### BRIEF
Return the lines below word for word, leaving out the pictures.

### DATASET RECORDS

==*==

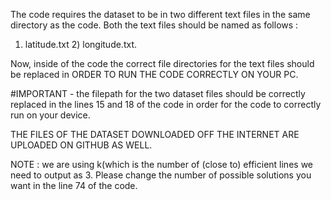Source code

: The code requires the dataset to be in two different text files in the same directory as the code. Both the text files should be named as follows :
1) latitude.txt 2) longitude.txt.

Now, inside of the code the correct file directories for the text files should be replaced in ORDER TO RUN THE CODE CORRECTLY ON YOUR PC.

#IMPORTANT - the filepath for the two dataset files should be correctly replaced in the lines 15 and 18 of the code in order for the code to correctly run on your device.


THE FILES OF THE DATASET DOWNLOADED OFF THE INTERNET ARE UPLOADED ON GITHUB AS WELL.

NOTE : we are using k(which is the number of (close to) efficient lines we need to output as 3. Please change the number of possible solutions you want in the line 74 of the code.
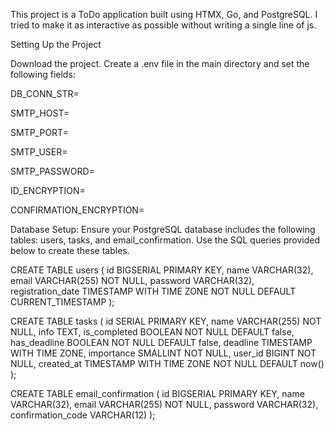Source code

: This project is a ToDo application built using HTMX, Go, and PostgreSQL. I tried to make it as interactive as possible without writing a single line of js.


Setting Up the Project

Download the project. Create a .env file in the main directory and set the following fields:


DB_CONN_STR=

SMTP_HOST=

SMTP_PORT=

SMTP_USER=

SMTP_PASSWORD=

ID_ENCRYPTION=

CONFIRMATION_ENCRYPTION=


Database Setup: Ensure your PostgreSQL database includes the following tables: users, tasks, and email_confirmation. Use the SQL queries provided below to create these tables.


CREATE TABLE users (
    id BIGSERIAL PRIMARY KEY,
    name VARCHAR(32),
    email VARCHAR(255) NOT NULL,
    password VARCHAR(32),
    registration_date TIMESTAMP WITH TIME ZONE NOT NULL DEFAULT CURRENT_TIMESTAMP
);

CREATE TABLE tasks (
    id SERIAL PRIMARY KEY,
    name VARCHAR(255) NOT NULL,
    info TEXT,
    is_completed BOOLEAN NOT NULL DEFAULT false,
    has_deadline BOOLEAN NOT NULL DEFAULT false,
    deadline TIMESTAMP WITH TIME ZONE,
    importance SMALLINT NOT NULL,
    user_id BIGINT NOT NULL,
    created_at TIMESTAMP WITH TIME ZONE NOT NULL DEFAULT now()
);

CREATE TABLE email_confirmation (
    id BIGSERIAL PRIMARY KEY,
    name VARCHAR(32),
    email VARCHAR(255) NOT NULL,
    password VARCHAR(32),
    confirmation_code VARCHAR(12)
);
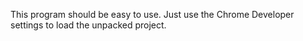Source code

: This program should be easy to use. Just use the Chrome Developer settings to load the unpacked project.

==*==

### OUTPUT BELOW
Source code

: The code requires the dataset to be in two different text files in the same directory as the code. Both the text files should be named as follows :
1) latitude.txt 2) longitude.txt.

Now, inside of the code the correct file directories for the text files should be replaced in ORDER TO RUN THE CODE CORRECTLY ON YOUR PC.

#IMPORTANT - the filepath for the two dataset files should be correctly replaced in the lines 15 and 18 of the code in order for the code to correctly run on your device.


THE FILES OF THE DATASET DOWNLOADED OFF THE INTERNET ARE UPLOADED ON GITHUB AS WELL.

NOTE : we are using k(which is the number of (close to) efficient lines we need to output as 3. Please change the number of possible solutions you want in the line 74 of the code.
Source code

: This project is a ToDo application built using HTMX, Go, and PostgreSQL. I tried to make it as interactive as possible without writing a single line of js.


Setting Up the Project

Download the project. Create a .env file in the main directory and set the following fields:


DB_CONN_STR=

SMTP_HOST=

SMTP_PORT=

SMTP_USER=

SMTP_PASSWORD=

ID_ENCRYPTION=

CONFIRMATION_ENCRYPTION=


Database Setup: Ensure your PostgreSQL database includes the following tables: users, tasks, and email_confirmation. Use the SQL queries provided below to create these tables.


CREATE TABLE users (
    id BIGSERIAL PRIMARY KEY,
    name VARCHAR(32),
    email VARCHAR(255) NOT NULL,
    password VARCHAR(32),
    registration_date TIMESTAMP WITH TIME ZONE NOT NULL DEFAULT CURRENT_TIMESTAMP
);

CREATE TABLE tasks (
    id SERIAL PRIMARY KEY,
    name VARCHAR(255) NOT NULL,
    info TEXT,
    is_completed BOOLEAN NOT NULL DEFAULT false,
    has_deadline BOOLEAN NOT NULL DEFAULT false,
    deadline TIMESTAMP WITH TIME ZONE,
    importance SMALLINT NOT NULL,
    user_id BIGINT NOT NULL,
    created_at TIMESTAMP WITH TIME ZONE NOT NULL DEFAULT now()
);

CREATE TABLE email_confirmation (
    id BIGSERIAL PRIMARY KEY,
    name VARCHAR(32),
    email VARCHAR(255) NOT NULL,
    password VARCHAR(32),
    confirmation_code VARCHAR(12)
);
Source code

: This program should be easy to use. Just use the Chrome Developer settings to load the unpacked project.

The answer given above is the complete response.